The work shows a six-fold improvement in energy efficiency compared to system-level design implemented using 65nm CMOS technology and the approach shows potential for further improvements towards brain-like energy efficient computing, the researchers claim.
The approach reflects a trade-off between accuracy and energy efficiency but one that works well for such applications as pattern recognition and classfication. One advantage over artificial neural networks is that training can be done in a much more brain-like manner, with a single exposure to available data. ANNs tend to required iterative training sessions that are highly energy consumptive. The work is reported in Nature Electronics (see https://www.nature.com/articles/s41928-020-0410-3).
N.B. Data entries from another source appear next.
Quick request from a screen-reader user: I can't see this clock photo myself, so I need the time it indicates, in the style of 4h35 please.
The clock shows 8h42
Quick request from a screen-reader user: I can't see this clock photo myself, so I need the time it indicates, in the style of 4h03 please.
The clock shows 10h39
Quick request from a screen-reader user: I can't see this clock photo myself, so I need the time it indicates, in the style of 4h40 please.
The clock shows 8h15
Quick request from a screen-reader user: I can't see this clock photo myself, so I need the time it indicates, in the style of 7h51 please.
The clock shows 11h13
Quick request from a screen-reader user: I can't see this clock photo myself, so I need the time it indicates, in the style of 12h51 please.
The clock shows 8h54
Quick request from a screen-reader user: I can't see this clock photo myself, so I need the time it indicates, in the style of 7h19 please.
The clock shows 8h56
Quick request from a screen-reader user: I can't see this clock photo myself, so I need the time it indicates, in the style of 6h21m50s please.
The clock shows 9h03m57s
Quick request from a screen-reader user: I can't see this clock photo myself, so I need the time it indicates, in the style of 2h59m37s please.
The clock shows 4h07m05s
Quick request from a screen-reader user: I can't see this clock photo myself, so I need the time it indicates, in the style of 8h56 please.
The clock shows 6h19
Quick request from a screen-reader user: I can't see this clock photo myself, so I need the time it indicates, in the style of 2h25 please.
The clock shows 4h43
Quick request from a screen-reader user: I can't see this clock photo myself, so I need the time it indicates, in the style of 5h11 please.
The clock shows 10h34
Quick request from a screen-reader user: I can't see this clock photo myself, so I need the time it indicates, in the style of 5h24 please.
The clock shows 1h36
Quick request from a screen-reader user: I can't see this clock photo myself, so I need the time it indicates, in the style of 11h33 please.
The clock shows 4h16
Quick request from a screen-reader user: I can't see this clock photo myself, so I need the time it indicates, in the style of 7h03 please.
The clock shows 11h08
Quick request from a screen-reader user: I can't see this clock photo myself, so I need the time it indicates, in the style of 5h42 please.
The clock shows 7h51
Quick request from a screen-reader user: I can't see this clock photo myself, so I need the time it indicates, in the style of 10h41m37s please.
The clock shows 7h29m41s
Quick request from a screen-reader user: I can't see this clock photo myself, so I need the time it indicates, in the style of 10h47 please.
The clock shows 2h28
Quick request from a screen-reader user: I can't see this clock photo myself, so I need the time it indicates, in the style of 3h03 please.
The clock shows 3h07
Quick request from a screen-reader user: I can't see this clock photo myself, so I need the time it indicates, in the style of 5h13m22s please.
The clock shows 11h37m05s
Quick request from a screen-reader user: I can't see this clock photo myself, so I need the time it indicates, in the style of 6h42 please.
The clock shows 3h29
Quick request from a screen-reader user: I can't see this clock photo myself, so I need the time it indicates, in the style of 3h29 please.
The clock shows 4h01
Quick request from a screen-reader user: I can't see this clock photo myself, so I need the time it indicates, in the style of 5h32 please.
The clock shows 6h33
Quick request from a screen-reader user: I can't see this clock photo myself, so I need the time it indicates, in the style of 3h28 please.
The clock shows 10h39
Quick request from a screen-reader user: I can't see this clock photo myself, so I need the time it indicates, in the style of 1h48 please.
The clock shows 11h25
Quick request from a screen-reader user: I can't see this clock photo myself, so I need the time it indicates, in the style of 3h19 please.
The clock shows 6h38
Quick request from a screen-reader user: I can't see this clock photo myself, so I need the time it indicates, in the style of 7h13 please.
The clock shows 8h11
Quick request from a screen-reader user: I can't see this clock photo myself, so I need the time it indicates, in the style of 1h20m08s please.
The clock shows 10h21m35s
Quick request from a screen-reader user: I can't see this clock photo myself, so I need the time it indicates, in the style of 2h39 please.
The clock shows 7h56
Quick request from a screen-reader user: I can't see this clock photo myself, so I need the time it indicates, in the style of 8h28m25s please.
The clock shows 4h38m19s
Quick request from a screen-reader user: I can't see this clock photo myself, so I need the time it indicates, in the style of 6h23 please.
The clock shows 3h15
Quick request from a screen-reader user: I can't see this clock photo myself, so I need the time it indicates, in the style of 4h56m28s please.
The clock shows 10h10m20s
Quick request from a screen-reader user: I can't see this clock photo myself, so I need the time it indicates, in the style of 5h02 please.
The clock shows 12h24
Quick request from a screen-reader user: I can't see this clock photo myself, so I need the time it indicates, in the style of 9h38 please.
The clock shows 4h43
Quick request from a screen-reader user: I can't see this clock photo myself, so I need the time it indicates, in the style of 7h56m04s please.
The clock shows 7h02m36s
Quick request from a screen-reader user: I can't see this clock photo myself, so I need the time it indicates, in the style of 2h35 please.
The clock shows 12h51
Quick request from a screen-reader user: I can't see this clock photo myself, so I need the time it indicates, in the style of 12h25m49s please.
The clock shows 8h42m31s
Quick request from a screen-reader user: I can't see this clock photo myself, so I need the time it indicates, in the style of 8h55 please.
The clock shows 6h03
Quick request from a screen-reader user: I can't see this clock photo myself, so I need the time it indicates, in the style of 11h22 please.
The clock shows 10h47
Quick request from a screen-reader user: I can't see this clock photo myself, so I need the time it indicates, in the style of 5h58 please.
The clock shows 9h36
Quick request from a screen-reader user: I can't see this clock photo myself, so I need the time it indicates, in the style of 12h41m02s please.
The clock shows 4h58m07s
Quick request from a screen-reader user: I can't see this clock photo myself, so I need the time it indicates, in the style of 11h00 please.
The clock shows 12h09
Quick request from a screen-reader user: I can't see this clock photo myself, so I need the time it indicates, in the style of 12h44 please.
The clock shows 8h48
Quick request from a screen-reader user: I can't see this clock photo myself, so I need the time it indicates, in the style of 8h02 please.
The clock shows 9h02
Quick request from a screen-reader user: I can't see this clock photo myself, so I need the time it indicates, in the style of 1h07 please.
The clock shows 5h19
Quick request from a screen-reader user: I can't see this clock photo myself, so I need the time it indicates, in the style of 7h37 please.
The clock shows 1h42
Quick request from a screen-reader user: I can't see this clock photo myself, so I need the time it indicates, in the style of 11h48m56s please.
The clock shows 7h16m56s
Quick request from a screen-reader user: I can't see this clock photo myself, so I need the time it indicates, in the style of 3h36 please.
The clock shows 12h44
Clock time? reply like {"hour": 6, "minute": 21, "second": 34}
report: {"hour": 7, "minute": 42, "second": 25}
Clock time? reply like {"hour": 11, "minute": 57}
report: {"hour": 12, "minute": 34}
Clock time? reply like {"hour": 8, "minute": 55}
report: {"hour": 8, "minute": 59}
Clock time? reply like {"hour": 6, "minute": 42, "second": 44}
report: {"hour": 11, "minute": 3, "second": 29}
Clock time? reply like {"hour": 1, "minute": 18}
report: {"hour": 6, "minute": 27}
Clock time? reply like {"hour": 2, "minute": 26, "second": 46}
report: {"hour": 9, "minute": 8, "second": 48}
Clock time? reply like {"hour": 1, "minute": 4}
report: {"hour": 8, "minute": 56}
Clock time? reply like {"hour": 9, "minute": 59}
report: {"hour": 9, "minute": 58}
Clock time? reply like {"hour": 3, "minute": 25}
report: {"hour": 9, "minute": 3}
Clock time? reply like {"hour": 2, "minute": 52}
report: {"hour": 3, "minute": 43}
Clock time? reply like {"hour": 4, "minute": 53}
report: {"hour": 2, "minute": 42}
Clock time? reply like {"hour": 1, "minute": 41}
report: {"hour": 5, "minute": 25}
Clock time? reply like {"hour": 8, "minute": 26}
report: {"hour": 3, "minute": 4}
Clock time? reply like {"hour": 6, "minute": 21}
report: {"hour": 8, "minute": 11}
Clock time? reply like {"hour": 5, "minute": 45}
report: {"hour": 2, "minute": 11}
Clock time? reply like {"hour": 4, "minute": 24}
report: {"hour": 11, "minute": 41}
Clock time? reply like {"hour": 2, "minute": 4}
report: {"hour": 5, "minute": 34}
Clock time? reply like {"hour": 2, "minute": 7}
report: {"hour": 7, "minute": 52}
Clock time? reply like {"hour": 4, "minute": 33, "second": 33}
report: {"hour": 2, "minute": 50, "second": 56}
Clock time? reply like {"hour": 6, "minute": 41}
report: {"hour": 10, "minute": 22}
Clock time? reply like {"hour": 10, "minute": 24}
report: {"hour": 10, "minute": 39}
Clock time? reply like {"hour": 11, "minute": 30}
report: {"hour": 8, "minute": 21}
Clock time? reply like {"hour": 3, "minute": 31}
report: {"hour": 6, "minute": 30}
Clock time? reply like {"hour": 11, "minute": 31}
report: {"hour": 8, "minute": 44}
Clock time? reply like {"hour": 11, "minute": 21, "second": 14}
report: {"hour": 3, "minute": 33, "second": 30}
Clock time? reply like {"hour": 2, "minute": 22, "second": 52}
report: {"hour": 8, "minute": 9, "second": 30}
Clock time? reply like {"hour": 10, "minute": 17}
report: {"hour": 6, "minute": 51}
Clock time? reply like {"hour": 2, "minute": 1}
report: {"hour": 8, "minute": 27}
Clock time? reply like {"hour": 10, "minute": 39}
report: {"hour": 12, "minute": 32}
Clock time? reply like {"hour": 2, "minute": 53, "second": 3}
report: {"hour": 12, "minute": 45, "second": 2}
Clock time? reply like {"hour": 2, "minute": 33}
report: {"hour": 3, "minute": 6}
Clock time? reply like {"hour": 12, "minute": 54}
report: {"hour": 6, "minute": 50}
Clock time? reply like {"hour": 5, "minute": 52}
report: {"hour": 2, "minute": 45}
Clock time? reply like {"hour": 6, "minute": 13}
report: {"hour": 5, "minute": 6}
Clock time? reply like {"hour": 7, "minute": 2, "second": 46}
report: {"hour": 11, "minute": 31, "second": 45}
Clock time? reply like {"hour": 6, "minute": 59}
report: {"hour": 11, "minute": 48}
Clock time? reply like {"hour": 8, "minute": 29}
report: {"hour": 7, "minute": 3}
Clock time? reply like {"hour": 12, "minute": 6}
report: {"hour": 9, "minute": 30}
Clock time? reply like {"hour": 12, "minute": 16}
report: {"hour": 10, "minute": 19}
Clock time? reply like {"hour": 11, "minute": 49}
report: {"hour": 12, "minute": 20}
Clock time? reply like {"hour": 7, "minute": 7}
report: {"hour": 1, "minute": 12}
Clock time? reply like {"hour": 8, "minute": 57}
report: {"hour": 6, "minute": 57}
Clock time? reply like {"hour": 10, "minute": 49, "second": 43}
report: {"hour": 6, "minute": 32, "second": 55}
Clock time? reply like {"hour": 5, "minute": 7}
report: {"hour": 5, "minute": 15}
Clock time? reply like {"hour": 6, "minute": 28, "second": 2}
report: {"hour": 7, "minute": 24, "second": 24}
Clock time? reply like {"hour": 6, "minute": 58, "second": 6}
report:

Hyperdimensional computing, is an emerging form of computing that parallels some key aspects of biological memory, perception and cognition. Many of these biological functions can be modelled by the mathematical properties of hyperdimensional vectors, holographic representation and pseudo-randomness. In these cases, the information may be encoded with vectors that may have more than 1,000 dimensions. In IBM's research, vectors with 10,000 dimensions were used.
By applying the mathematics of hypervectors such computation can be applied to machine learning tasks, such as learning and classification.
Although the encoding is rich and vector operations mathematically intensive, operations can be performed using in-memory computation. The approach can be applied to sophisticated tasks such as object detection, language and object recognition, voice and video classification, time series analysis, text categorization, and analytical reasoning.
One key benefit of hyperdimensional computing is that training is more efficient than conventional neural network approaches as object categories are learned in a single pass of available data. The approach is memory-centric and robust against noise, variations or failed components within the computing platform.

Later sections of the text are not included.